Every entry below should be transcribed exactly; pictures stay out of the copy.

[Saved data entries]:
- - - - - - -

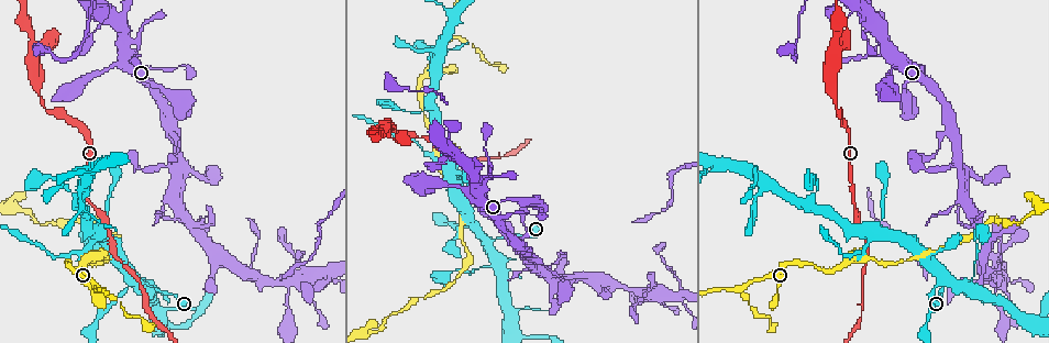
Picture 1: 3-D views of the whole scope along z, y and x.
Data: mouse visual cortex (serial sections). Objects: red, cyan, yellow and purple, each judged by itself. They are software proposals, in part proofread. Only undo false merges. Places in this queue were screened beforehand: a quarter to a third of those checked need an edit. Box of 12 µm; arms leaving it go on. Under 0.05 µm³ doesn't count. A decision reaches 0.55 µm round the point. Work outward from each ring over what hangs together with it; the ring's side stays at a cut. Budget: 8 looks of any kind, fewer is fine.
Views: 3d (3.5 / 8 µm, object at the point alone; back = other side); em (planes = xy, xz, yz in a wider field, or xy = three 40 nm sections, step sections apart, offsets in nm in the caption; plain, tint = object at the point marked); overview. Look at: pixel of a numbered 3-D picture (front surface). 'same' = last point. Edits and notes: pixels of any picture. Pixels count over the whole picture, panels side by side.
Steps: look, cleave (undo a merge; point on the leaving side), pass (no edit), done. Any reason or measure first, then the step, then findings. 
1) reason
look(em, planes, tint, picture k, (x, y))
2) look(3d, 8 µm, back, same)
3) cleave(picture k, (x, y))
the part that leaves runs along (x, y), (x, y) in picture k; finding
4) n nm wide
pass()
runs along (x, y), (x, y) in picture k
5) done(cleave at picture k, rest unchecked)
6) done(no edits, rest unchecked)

four-way junction
look(3d, 3.5 µm, picture 1, (465, 189))

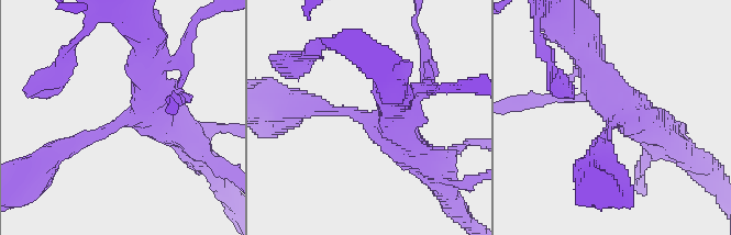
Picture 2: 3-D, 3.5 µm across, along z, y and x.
arms of 150, 150, 450, 450 nm
pass()
runs along (425, 159), (398, 129), (314, 105) in picture 2; one cell here

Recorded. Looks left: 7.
thin arm on a thick one
look(3d, 8 µm, picture 1, (881, 234))

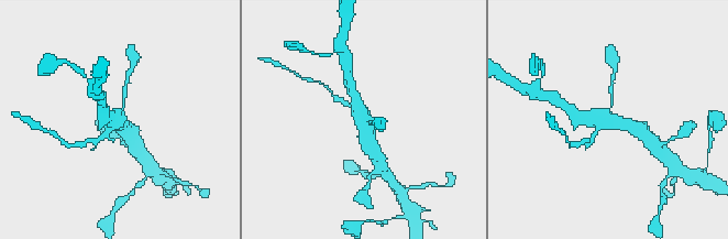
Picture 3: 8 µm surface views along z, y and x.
look(em, planes, tint, picture 3, (363, 121))

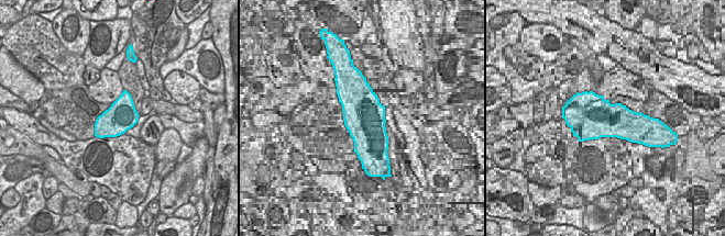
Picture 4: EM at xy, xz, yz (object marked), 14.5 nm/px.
pass()
runs along (370, 148), (364, 116), (353, 91) in picture 3; continuous, no second cell

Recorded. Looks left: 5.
thin neck
look(3d, 3.5 µm, picture 1, (753, 181))

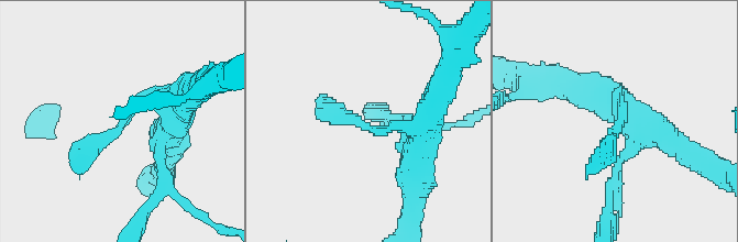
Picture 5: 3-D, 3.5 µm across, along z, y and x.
look(em, xy, step 5, tint, picture 5, (121, 122))

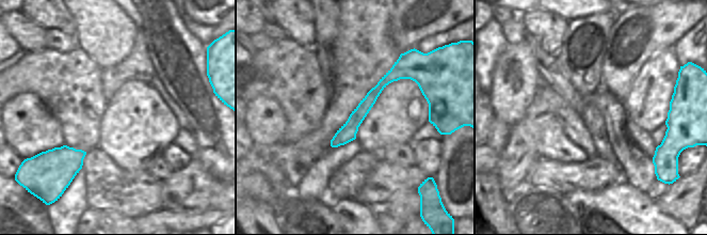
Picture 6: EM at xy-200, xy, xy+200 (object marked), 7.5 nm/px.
pass()
runs along (178, 105), (147, 94), (80, 172) in picture 5; continuous, no second cell

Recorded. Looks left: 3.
done(no edits, rest unchecked)

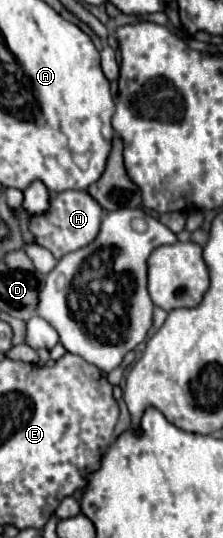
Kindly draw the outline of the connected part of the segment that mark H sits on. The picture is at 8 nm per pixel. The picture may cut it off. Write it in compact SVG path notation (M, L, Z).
M64 191L52 197L48 213L32 217L30 231L36 235L38 245L46 247L56 259L60 259L62 255L88 245L100 231L100 221L102 221L102 207L86 191Z

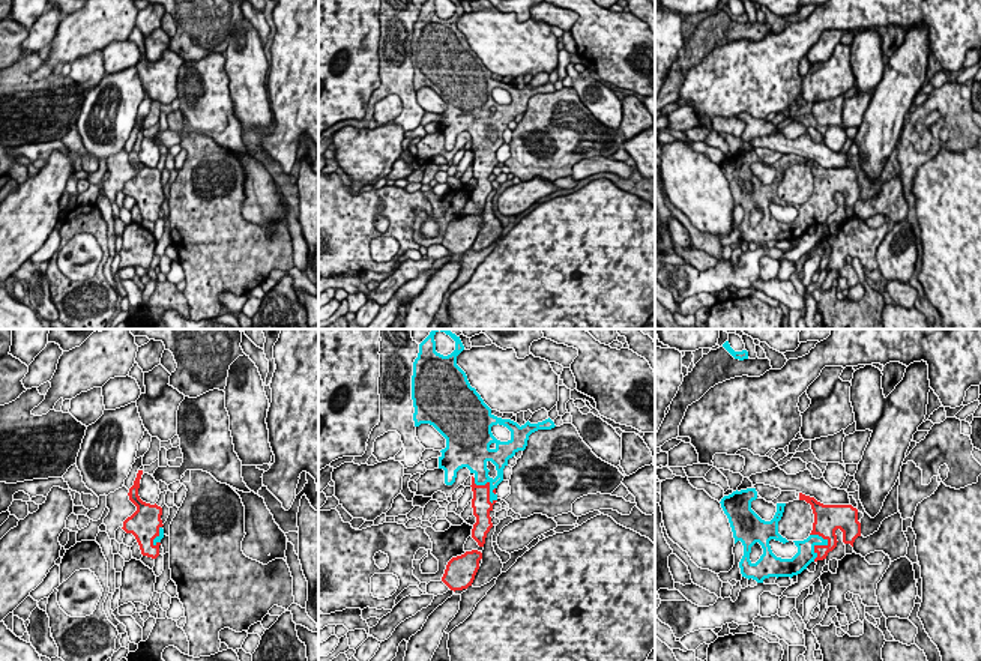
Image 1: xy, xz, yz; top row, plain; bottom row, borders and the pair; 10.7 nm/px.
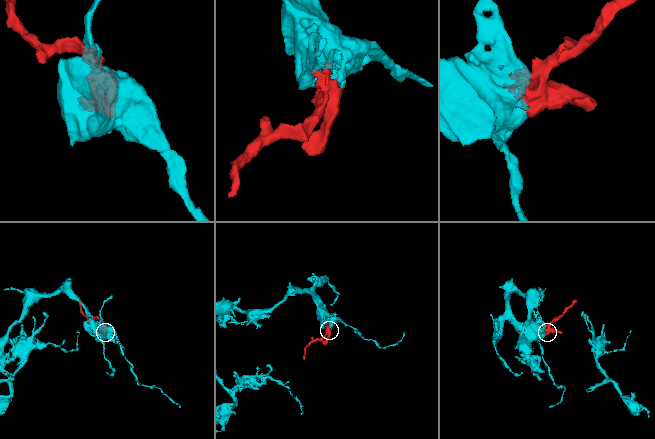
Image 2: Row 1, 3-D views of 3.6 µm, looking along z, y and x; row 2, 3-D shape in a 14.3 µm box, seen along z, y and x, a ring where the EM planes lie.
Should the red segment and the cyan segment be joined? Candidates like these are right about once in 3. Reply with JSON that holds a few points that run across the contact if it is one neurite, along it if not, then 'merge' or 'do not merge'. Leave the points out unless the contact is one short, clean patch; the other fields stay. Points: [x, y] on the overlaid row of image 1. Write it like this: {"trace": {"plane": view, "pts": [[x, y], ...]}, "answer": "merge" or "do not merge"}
{"answer": "merge"}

- - - - - - -

[RESPONSE]:
Picture 1: 3-D views of the whole scope along z, y and x.
Data: mouse visual cortex (serial sections). Objects: red, cyan, yellow and purple, each judged by itself. They are software proposals, in part proofread. Only undo false merges. Places in this queue were screened beforehand: a quarter to a third of those checked need an edit. Box of 12 µm; arms leaving it go on. Under 0.05 µm³ doesn't count. A decision reaches 0.55 µm round the point. Work outward from each ring over what hangs together with it; the ring's side stays at a cut. Budget: 8 looks of any kind, fewer is fine.
Views: 3d (3.5 / 8 µm, object at the point alone; back = other side); em (planes = xy, xz, yz in a wider field, or xy = three 40 nm sections, step sections apart, offsets in nm in the caption; plain, tint = object at the point marked); overview. Look at: pixel of a numbered 3-D picture (front surface). 'same' = last point. Edits and notes: pixels of any picture. Pixels count over the whole picture, panels side by side.
Steps: look, cleave (undo a merge; point on the leaving side), pass (no edit), done. Any reason or measure first, then the step, then findings. 
1) reason
look(em, planes, tint, picture k, (x, y))
2) look(3d, 8 µm, back, same)
3) cleave(picture k, (x, y))
the part that leaves runs along (x, y), (x, y) in picture k; finding
4) n nm wide
pass()
runs along (x, y), (x, y) in picture k
5) done(cleave at picture k, rest unchecked)
6) done(no edits, rest unchecked)

four-way junction
look(3d, 3.5 µm, picture 1, (465, 189))

Picture 2: 3-D, 3.5 µm across, along z, y and x.
arms of 150, 150, 450, 450 nm
pass()
runs along (425, 159), (398, 129), (314, 105) in picture 2; one cell here

Recorded. Looks left: 7.
thin arm on a thick one
look(3d, 8 µm, picture 1, (881, 234))

Picture 3: 8 µm surface views along z, y and x.
look(em, planes, tint, picture 3, (363, 121))

Picture 4: EM at xy, xz, yz (object marked), 14.5 nm/px.
pass()
runs along (370, 148), (364, 116), (353, 91) in picture 3; continuous, no second cell

Recorded. Looks left: 5.
thin neck
look(3d, 3.5 µm, picture 1, (753, 181))

Picture 5: 3-D, 3.5 µm across, along z, y and x.
look(em, xy, step 5, tint, picture 5, (121, 122))

Picture 6: EM at xy-200, xy, xy+200 (object marked), 7.5 nm/px.
pass()
runs along (178, 105), (147, 94), (80, 172) in picture 5; continuous, no second cell

Recorded. Looks left: 3.
done(no edits, rest unchecked)

Kindly draw the outline of the connected part of the segment that mark H sits on. The picture is at 8 nm per pixel. The picture may cut it off. Write it in compact SVG path notation (M, L, Z).
M64 191L52 197L48 213L32 217L30 231L36 235L38 245L46 247L56 259L60 259L62 255L88 245L100 231L100 221L102 221L102 207L86 191Z

Image 1: xy, xz, yz; top row, plain; bottom row, borders and the pair; 10.7 nm/px.
Image 2: Row 1, 3-D views of 3.6 µm, looking along z, y and x; row 2, 3-D shape in a 14.3 µm box, seen along z, y and x, a ring where the EM planes lie.
Should the red segment and the cyan segment be joined? Candidates like these are right about once in 3. Reply with JSON that holds a few points that run across the contact if it is one neurite, along it if not, then 'merge' or 'do not merge'. Leave the points out unless the contact is one short, clean patch; the other fields stay. Points: [x, y] on the overlaid row of image 1. Write it like this: {"trace": {"plane": view, "pts": [[x, y], ...]}, "answer": "merge" or "do not merge"}
{"answer": "merge"}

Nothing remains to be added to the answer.